Les méditerranéens sont parmi les gens les plus heureux de la planète… peut-être devrait-on davantage imiter leur régime ainsi que leur mode de vie. Non! Un diabète bien contrôlé n’est pas synonyme de sanction, mais l’assurance d’une vie gratifiante en bonne santé! Nous devrions tous d’ores et déjà adopter des habitudes de vie comme si nous étions appelés à devenir de futurs diabétiques… cela éviterait que l’on développe à moyen et long terme des conditions morbides, telles que l’obésité, le syndrome métabolique, des maladies cardiovasculaires et le cancer, qui réduisent la longévité et la qualité de vie.

Un cas classique

  • «Docteur, je ne comprends pas ce qui m’arrive. Je crois que la pandémie a eu raison de mon bon moral. Je me sens fatigué. Si je le pouvais, je dormirais toute la journée.
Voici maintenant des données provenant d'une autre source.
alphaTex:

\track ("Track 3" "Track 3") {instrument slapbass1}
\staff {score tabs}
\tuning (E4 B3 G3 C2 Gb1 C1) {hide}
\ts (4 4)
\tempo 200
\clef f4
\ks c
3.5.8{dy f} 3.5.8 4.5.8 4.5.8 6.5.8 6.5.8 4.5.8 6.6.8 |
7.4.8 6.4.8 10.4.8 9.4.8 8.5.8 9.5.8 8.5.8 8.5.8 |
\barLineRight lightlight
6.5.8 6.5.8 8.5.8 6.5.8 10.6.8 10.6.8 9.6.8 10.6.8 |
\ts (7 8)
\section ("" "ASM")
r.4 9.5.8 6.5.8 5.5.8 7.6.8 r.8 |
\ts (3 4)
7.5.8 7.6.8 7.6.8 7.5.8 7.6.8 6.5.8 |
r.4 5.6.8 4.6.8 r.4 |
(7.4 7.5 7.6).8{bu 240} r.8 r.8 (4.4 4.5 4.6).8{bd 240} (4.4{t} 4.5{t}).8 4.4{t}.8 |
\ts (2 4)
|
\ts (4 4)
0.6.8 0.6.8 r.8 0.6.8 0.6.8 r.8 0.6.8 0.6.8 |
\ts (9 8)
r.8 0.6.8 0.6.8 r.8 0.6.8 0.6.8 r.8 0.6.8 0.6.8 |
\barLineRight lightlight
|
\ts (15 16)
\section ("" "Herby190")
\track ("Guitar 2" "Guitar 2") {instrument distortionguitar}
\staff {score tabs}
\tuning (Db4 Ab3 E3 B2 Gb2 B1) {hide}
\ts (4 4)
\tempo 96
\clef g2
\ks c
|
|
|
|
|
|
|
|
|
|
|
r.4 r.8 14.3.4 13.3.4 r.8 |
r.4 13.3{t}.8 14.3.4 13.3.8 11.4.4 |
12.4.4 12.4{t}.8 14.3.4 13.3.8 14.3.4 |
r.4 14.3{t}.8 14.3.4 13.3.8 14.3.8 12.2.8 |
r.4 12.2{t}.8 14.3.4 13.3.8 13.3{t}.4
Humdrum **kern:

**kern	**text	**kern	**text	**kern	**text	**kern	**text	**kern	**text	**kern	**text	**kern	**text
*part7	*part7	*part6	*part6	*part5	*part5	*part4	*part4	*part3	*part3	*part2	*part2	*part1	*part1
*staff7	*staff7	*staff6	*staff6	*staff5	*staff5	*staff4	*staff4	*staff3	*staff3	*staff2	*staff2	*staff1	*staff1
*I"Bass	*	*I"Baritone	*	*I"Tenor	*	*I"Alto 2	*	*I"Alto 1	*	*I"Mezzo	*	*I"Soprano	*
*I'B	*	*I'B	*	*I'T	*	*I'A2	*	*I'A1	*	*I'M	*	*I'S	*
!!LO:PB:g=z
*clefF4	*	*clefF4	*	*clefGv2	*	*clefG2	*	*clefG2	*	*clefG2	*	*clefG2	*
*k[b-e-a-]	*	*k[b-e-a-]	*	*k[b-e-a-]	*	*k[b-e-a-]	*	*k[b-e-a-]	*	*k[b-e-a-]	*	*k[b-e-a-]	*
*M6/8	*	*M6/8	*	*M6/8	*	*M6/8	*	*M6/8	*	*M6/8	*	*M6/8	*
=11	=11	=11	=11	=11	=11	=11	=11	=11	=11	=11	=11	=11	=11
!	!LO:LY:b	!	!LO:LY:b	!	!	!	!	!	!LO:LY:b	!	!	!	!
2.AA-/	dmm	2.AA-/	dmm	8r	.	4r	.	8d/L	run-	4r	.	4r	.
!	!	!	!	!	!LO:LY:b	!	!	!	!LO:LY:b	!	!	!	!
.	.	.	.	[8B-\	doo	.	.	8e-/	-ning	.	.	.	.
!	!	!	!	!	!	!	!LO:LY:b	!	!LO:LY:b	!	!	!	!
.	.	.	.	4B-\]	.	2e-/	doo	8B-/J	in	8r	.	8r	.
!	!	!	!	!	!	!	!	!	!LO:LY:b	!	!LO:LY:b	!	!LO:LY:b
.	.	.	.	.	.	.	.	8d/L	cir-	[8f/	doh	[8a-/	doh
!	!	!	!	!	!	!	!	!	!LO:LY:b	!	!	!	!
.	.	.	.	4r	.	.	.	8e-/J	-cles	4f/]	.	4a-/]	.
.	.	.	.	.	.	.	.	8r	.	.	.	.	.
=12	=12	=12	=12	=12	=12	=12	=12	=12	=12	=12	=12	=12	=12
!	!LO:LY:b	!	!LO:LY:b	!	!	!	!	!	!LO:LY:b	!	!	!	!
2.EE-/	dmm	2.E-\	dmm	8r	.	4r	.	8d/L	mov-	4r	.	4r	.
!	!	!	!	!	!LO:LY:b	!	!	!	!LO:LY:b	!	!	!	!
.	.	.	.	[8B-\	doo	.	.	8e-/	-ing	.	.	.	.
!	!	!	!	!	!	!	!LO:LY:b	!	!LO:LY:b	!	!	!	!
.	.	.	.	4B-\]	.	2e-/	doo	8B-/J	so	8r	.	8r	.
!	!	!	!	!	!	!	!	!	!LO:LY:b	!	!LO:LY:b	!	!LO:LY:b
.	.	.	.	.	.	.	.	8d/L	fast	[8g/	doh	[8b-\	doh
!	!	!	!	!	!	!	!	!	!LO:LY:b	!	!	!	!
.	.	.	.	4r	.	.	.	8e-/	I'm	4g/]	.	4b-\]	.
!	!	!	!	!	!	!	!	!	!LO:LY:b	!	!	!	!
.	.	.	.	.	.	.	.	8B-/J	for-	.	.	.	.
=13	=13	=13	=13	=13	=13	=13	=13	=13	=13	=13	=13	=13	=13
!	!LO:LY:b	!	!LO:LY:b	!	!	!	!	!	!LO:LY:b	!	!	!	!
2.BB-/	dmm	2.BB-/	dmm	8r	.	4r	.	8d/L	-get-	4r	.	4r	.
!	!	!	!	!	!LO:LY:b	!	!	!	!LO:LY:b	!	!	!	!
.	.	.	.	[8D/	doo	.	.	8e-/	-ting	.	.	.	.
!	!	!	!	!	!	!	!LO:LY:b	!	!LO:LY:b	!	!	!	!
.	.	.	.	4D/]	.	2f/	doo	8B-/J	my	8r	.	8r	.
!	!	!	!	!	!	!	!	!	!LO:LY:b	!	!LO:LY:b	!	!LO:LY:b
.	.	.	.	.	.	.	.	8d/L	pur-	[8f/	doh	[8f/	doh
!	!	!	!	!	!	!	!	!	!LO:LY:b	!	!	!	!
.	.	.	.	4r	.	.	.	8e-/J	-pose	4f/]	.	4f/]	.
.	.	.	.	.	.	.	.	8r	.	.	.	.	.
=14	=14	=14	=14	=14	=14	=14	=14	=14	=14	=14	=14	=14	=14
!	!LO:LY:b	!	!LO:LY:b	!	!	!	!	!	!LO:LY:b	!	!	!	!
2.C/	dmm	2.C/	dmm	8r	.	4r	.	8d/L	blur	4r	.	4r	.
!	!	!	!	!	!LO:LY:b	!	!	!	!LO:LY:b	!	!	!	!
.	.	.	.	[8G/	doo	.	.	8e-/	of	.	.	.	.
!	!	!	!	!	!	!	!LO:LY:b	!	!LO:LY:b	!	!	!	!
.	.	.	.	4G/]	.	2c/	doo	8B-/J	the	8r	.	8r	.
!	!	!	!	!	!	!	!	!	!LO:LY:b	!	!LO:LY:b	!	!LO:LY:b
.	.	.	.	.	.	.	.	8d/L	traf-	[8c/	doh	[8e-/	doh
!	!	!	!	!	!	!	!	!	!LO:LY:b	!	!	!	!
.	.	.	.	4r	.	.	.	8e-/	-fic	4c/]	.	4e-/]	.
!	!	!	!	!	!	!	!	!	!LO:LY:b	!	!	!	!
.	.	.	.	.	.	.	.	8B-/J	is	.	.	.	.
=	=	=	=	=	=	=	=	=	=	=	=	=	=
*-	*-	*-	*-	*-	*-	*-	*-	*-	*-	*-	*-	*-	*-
Je me sens déprimé, je n’ai pas de motivation. Si seulement j’arrivais à dormir convenablement, mais je passe la nuit à me lever pour me rendre aux toilettes afin d’uriner. C’est embarrassant… mais je crois que cela explique les démangeaisons et rougeurs qui sont apparues au niveau de mes parties génitales. Ensuite, il me prend des soifs comme si j’avais traversé le Sahara de long en large. J’ai un appétit de loup et pourtant, je ne me sens jamais réellement rassasié. J’ai aussi noté que ma vision s’embrouille après les repas. Oh, j’oubliais! Je sais que je devrais vous consulter que pour un problème à la fois, mais j’ai cette plaie au gros orteil qui ne veut pas guérir.»

 

  • «Je vois, il me semble que vous ayez pris du poids dernièrement. Faites-vous toujours vos marches de santé quotidiennement? Je crois qu’une prise de sang s’impose!»